Marcus Burton appeals his convictions of attempted second-degree murder, aggravated assault and shooting at or into a vehicle. Burton challenges his attempted second-degree murder conviction based on the trial court’s un-objected use of Standard Jury Instruction (Criminal) 6.6 to instruct on the lesser-included offense of attempted voluntary manslaughter. We agree that the instruction was fundamentally flawed and reverse for a new trial as to that charge. We affirm Burton’s convictions for aggravated assault and shooting at or into an occupied vehicle without further comment.
In State v. Montgomery, 39 So.3d 252 (Fla.2010), approving Montgomery v. State, 70 So.3d 603 (Fla. 1st DCA 2009), the supreme court held that the standard jury instruction for manslaughter by act was fundamentally erroneous because it required the State to prove that the defendant “intentionally caused the death” of the victim, although the intent to kill is not an element of manslaughter. 39 So.3d at 256. Because the instruction required the jury to find that the defendant intended to kill the victim in order to convict of the lesser offense of voluntary manslaughter by act, the court reasoned that the defendant was deprived of the jury’s full consideration of the category 1 lesser offense.

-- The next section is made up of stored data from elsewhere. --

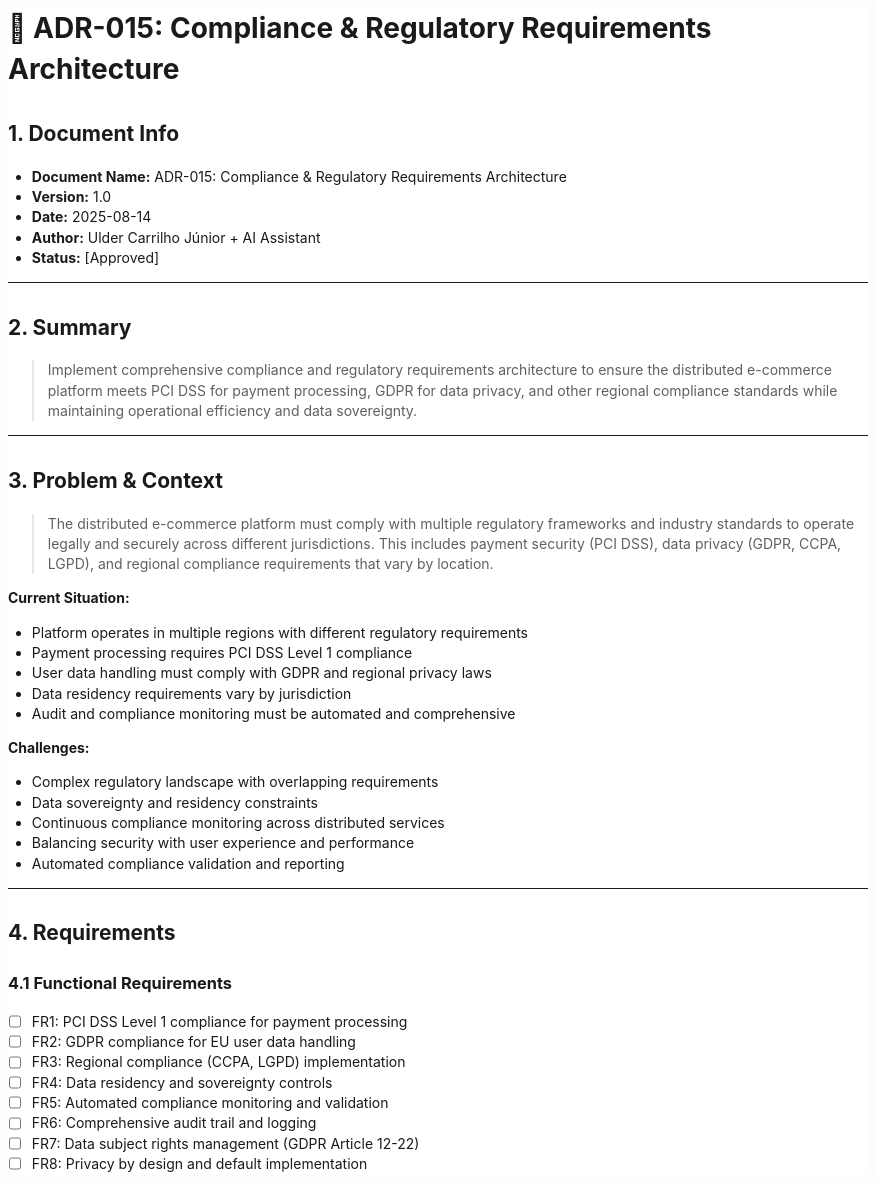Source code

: # 📄 ADR-015: Compliance & Regulatory Requirements Architecture

## 1. Document Info
- **Document Name:** ADR-015: Compliance & Regulatory Requirements Architecture
- **Version:** 1.0
- **Date:** 2025-08-14
- **Author:** Ulder Carrilho Júnior + AI Assistant
- **Status:** [Approved]

---

## 2. Summary
> Implement comprehensive compliance and regulatory requirements architecture to ensure the distributed e-commerce platform meets PCI DSS for payment processing, GDPR for data privacy, and other regional compliance standards while maintaining operational efficiency and data sovereignty.

---

## 3. Problem & Context
> The distributed e-commerce platform must comply with multiple regulatory frameworks and industry standards to operate legally and securely across different jurisdictions. This includes payment security (PCI DSS), data privacy (GDPR, CCPA, LGPD), and regional compliance requirements that vary by location.

**Current Situation:**
- Platform operates in multiple regions with different regulatory requirements
- Payment processing requires PCI DSS Level 1 compliance
- User data handling must comply with GDPR and regional privacy laws
- Data residency requirements vary by jurisdiction
- Audit and compliance monitoring must be automated and comprehensive

**Challenges:**
- Complex regulatory landscape with overlapping requirements
- Data sovereignty and residency constraints
- Continuous compliance monitoring across distributed services
- Balancing security with user experience and performance
- Automated compliance validation and reporting

---

## 4. Requirements

### 4.1 Functional Requirements
- [ ] FR1: PCI DSS Level 1 compliance for payment processing
- [ ] FR2: GDPR compliance for EU user data handling
- [ ] FR3: Regional compliance (CCPA, LGPD) implementation
- [ ] FR4: Data residency and sovereignty controls
- [ ] FR5: Automated compliance monitoring and validation
- [ ] FR6: Comprehensive audit trail and logging
- [ ] FR7: Data subject rights management (GDPR Article 12-22)
- [ ] FR8: Privacy by design and default implementation
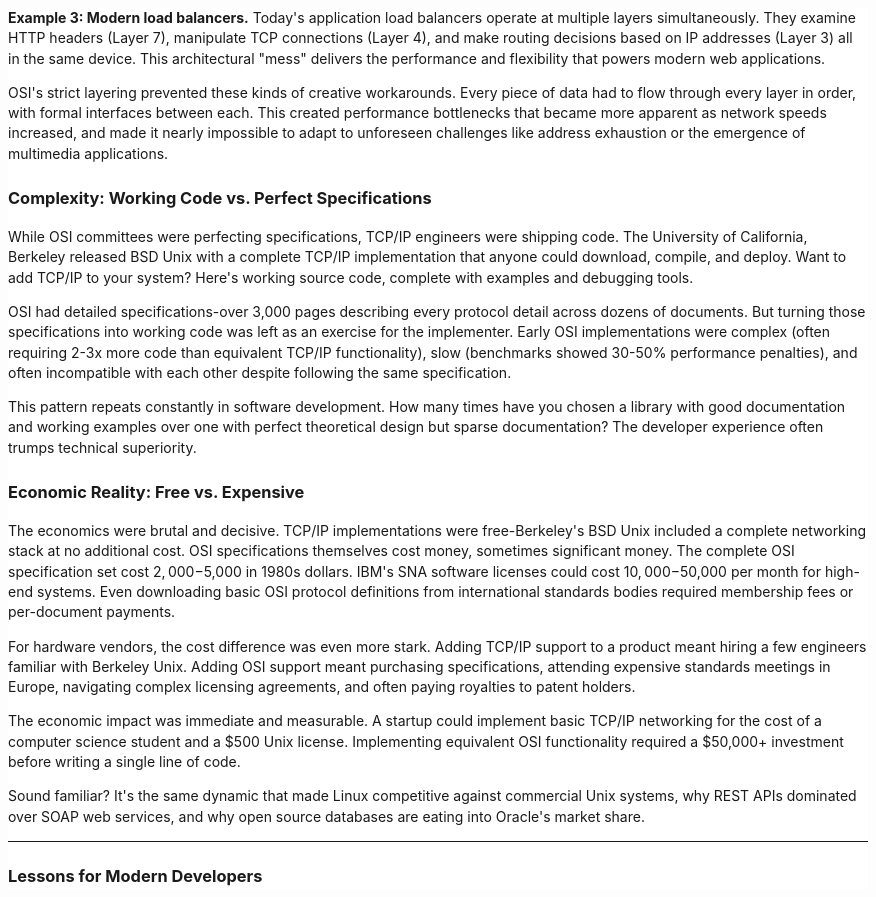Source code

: **Example 3: Modern load balancers.** Today's application load balancers operate at multiple layers simultaneously. They examine HTTP headers (Layer 7), manipulate TCP connections (Layer 4), and make routing decisions based on IP addresses (Layer 3) all in the same device. This architectural "mess" delivers the performance and flexibility that powers modern web applications.

OSI's strict layering prevented these kinds of creative workarounds. Every piece of data had to flow through every layer in order, with formal interfaces between each. This created performance bottlenecks that became more apparent as network speeds increased, and made it nearly impossible to adapt to unforeseen challenges like address exhaustion or the emergence of multimedia applications.

### Complexity: Working Code vs. Perfect Specifications

While OSI committees were perfecting specifications, TCP/IP engineers were shipping code. The University of California, Berkeley released BSD Unix with a complete TCP/IP implementation that anyone could download, compile, and deploy. Want to add TCP/IP to your system? Here's working source code, complete with examples and debugging tools.

OSI had detailed specifications-over 3,000 pages describing every protocol detail across dozens of documents. But turning those specifications into working code was left as an exercise for the implementer. Early OSI implementations were complex (often requiring 2-3x more code than equivalent TCP/IP functionality), slow (benchmarks showed 30-50% performance penalties), and often incompatible with each other despite following the same specification.



This pattern repeats constantly in software development. How many times have you chosen a library with good documentation and working examples over one with perfect theoretical design but sparse documentation? The developer experience often trumps technical superiority.

### Economic Reality: Free vs. Expensive

The economics were brutal and decisive. TCP/IP implementations were free-Berkeley's BSD Unix included a complete networking stack at no additional cost. OSI specifications themselves cost money, sometimes significant money. The complete OSI specification set cost $2,000-$5,000 in 1980s dollars. IBM's SNA software licenses could cost $10,000-$50,000 per month for high-end systems. Even downloading basic OSI protocol definitions from international standards bodies required membership fees or per-document payments.

For hardware vendors, the cost difference was even more stark. Adding TCP/IP support to a product meant hiring a few engineers familiar with Berkeley Unix. Adding OSI support meant purchasing specifications, attending expensive standards meetings in Europe, navigating complex licensing agreements, and often paying royalties to patent holders.

The economic impact was immediate and measurable. A startup could implement basic TCP/IP networking for the cost of a computer science student and a $500 Unix license. Implementing equivalent OSI functionality required a $50,000+ investment before writing a single line of code.

Sound familiar? It's the same dynamic that made Linux competitive against commercial Unix systems, why REST APIs dominated over SOAP web services, and why open source databases are eating into Oracle's market share.

---

### Lessons for Modern Developers
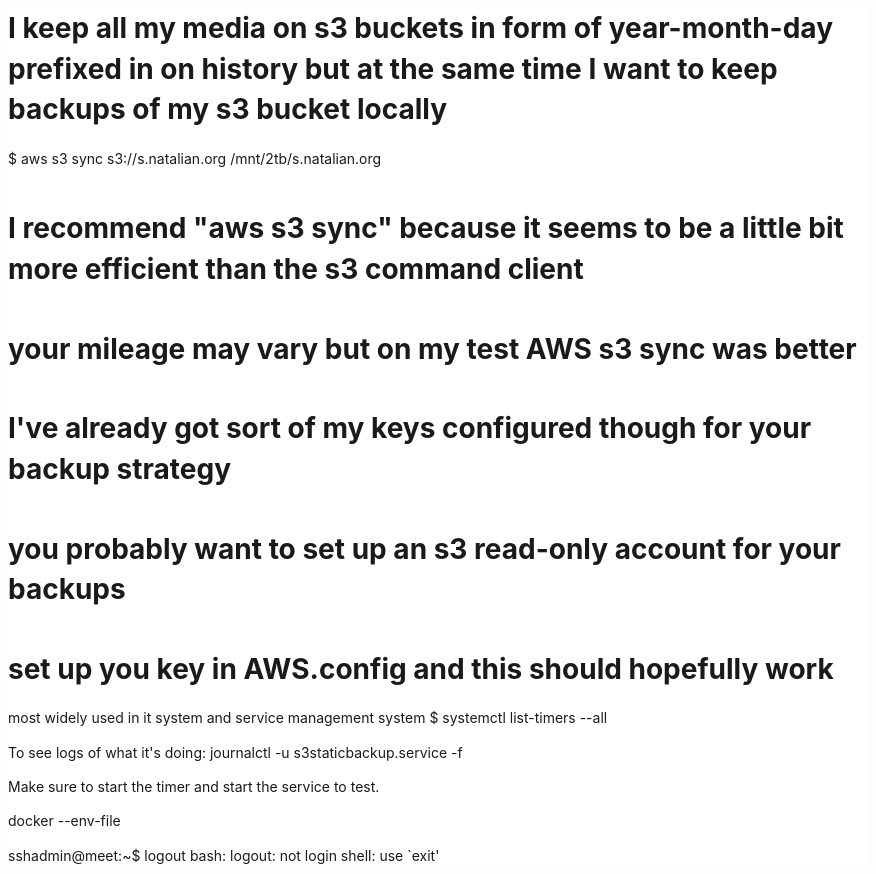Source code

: 





# I keep all my media on s3 buckets in form of year-month-day prefixed in on history but at the same time I want to keep backups of my s3 bucket locally
$ aws s3 sync s3://s.natalian.org /mnt/2tb/s.natalian.org


# I recommend "aws s3 sync" because it seems to be a little bit more efficient than the s3 command client
# your mileage may vary but on my test AWS s3 sync was better
# I've already got sort of my keys configured though for your backup strategy
# you probably want to set up an s3 read-only account for your backups
# set up you key in AWS.config and this should hopefully work

most widely used in it system and service management system
$ systemctl list-timers --all


To see logs of what it's doing: journalctl -u s3staticbackup.service -f

Make sure to start the timer and start the service to test.

docker --env-file










sshadmin@meet:~$ logout
bash: logout: not login shell: use `exit'
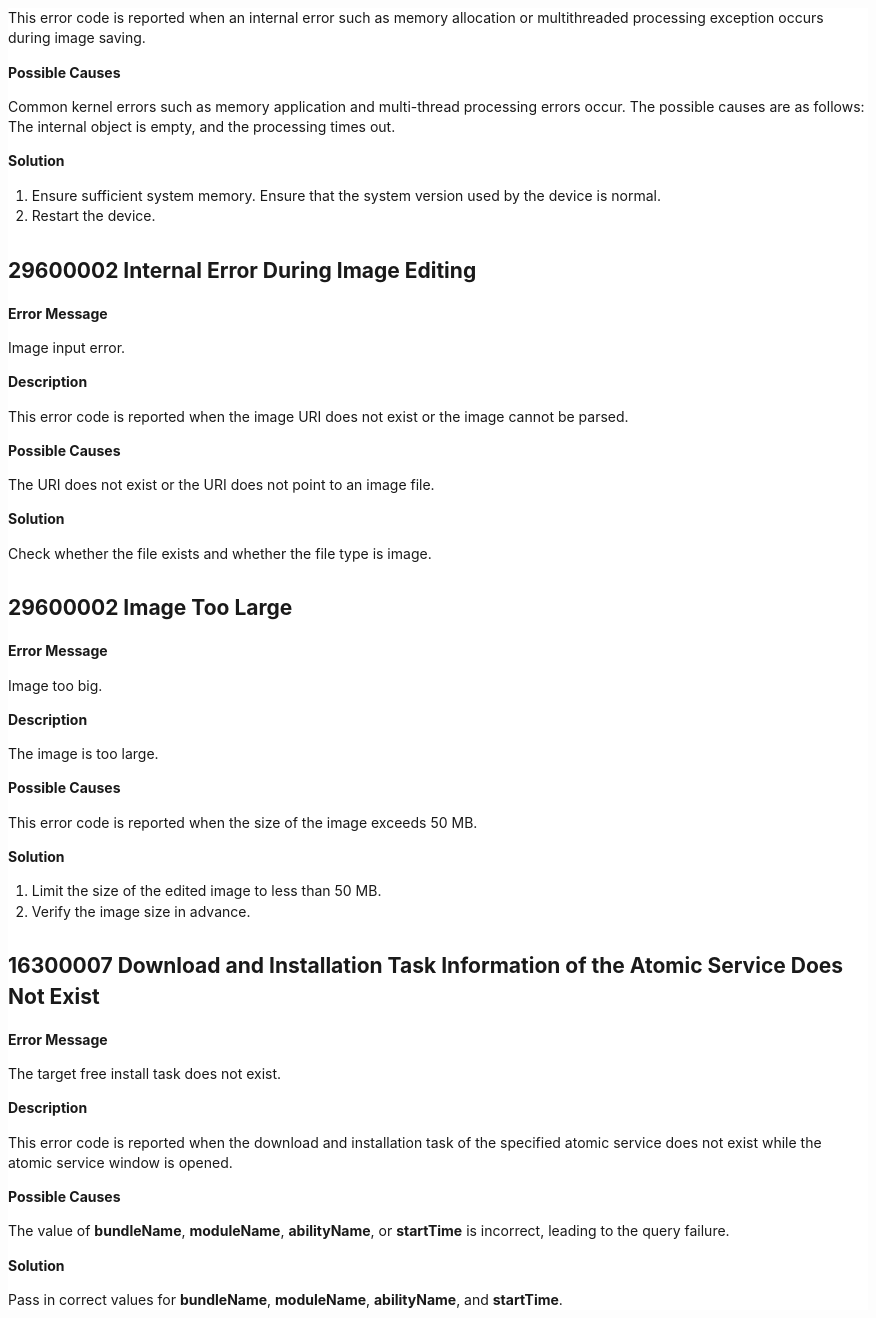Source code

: This error code is reported when an internal error such as memory allocation or multithreaded processing exception occurs during image saving.

**Possible Causes**

Common kernel errors such as memory application and multi-thread processing errors occur. The possible causes are as follows: The internal object is empty, and the processing times out.

**Solution**

1. Ensure sufficient system memory. Ensure that the system version used by the device is normal.
2. Restart the device.

## 29600002 Internal Error During Image Editing

**Error Message**

Image input error.

**Description**

This error code is reported when the image URI does not exist or the image cannot be parsed.

**Possible Causes**

The URI does not exist or the URI does not point to an image file.

**Solution**

Check whether the file exists and whether the file type is image.

## 29600002 Image Too Large

**Error Message**

Image too big.

**Description**

The image is too large.

**Possible Causes**

This error code is reported when the size of the image exceeds 50 MB.

**Solution**

1. Limit the size of the edited image to less than 50 MB.
2. Verify the image size in advance.
## 16300007 Download and Installation Task Information of the Atomic Service Does Not Exist

**Error Message**

The target free install task does not exist.

**Description**

This error code is reported when the download and installation task of the specified atomic service does not exist while the atomic service window is opened.

**Possible Causes**

The value of **bundleName**, **moduleName**, **abilityName**, or **startTime** is incorrect, leading to the query failure.

**Solution**

Pass in correct values for **bundleName**, **moduleName**, **abilityName**, and **startTime**.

Since Montgomery, the First and Fourth District Courts of Appeal have considered whether its holding is equally applicable to the jury instruction for the *789offense of attempted manslaughter by act and in doing so, reached opposite results. In Lamb v. State, 18 So.3d 734 (Fla. 1st DCA 2009), the First District, citing Montgomery, answered this question in the affirmative. See also Rushing v. State, — So.3d -, - (Fla. 1st DCA 2010) (holding standard jury instruction for attempted voluntary manslaughter “suffers from the very same infirmities as the instruction in Montgomery ”).1 Conversely, the Fourth District, in Williams v. State, 40 So.3d 72 (Fla. 4th DCA 2010), ruled otherwise and certified conflict with Lamb.
Having considered the supreme court’s holding in Montgomery, we believe the analysis in Lamb and Rushing is correct, and conclude that the jury instruction utilized here for attempted manslaughter, which required proof of intent to kill, was fundamental error.
For these reasons, we reverse Burton’s conviction of attempted second-degree murder and remand for a new trial on that charge. In doing so, we certify express and direct conflict with Williams.
AFFIRMED in part; REVERSED in part; CONFLICT CERTIFIED.
GRIFFIN, J., concurs. LAWSON, J., concurs, with opinion.. Because the instruction concerned an offense only one'step removed from the crime for which the defendant was convicted, the error is not subject to a harmless error analysis. See Pena v. State, 901 So.2d 781 (Fla.2005).